Although keeping my never-tilled soil covered with a thin, weed-free mulch layer has prevented most weed problems, occasional weeds do need to be routed out. I pull them roots and all, trying to disrupt the soil as little as possible. I coax out weeds such as burdock or dandelion, which have thick, deep taproots, by sliding a shovel or trowel into the ground next to the taproot and levering up while pulling the tops. I dispense with colonies of small weeds using a hoe with a sharp blade that sits parallel to the surface of the ground, and sliding it back and forth just beneath the soil surface. The winged weeder, collinear hoe, and scuffle hoe are three such tools. Most important, though, is to look over the garden regularly for weeds, large or small.

I like to think that the new garden around the old cottage is so low maintenance that if Strawberry Joe could see the old speakeasy today, even he might volunteer to pull the occasional weed.

Lee Reich is a New Paltz, New York, gardener whose books include Weedless Gardening, (Workman Publishing) and Uncommon Fruits for Every Garden (Timber Press).


SOME WEED-FREE MULCHES

Bark chipsLong-lasting and attractive in formal gardens; low in nutrients.

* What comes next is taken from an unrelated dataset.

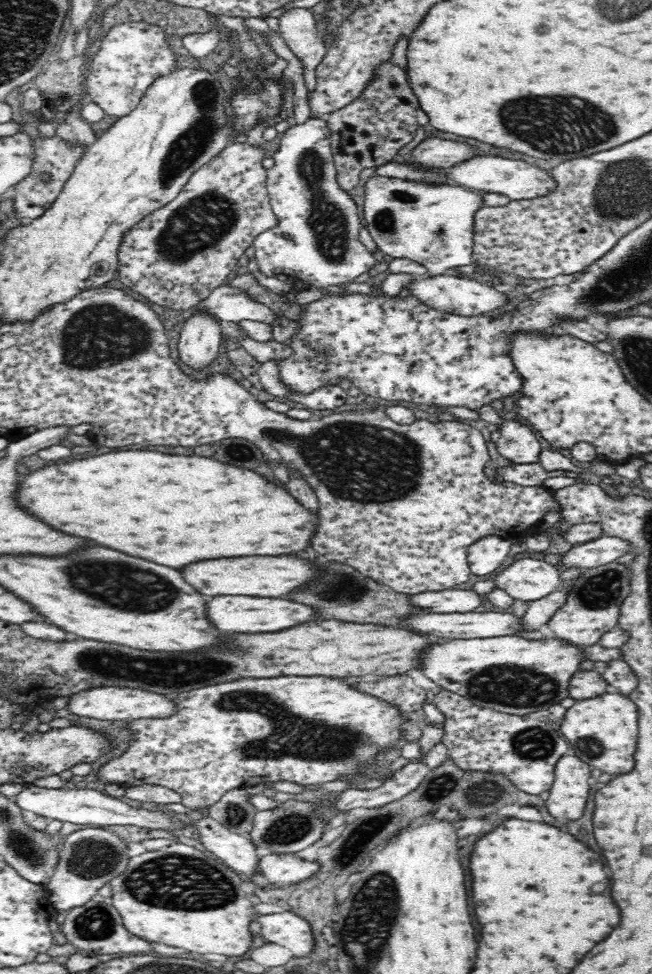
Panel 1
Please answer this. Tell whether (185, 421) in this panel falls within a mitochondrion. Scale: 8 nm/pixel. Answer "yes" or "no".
no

CompostNot long-lasting; looks like soil and can easily be planted with seeds or transplants; relatively rich in nutrients.

Grass clippingsNot long-lasting; best in beds, not paths, and in only 1"-thick layers; good at smothering weed seedlings; relatively rich in nitrogen.

Hulls and shellsIncludes hulls and shells of peanuts, buckwheat, cocoa bean, and rice; fairly rich in nutrients; attractive in formal or informal gardens; longevity varies.

LeavesNot long-lasting; appearance varies with how chopped up and decomposed material is; moderately rich in nutrients.

Peat MossLong-lasting; repels water when dry and hard to re-wet; very poor in nutrients; looks like soil.

Pine needlesLong-lasting, poor in nutrients, looks especially nice beneath trees and shrubs; also good in paths.

SawdustLong-lasting; avoid sawdust from pressure-treated or painted wood; poor in nutrients.

SeaweedNutrient rich; not long-lasting.

StrawShould be weed free; replenish annually; very good at smothering weeds and holding soil moisture.

Wood chipsModerately long-lasting and attractive in all garden styles; relatively poor in nutrients.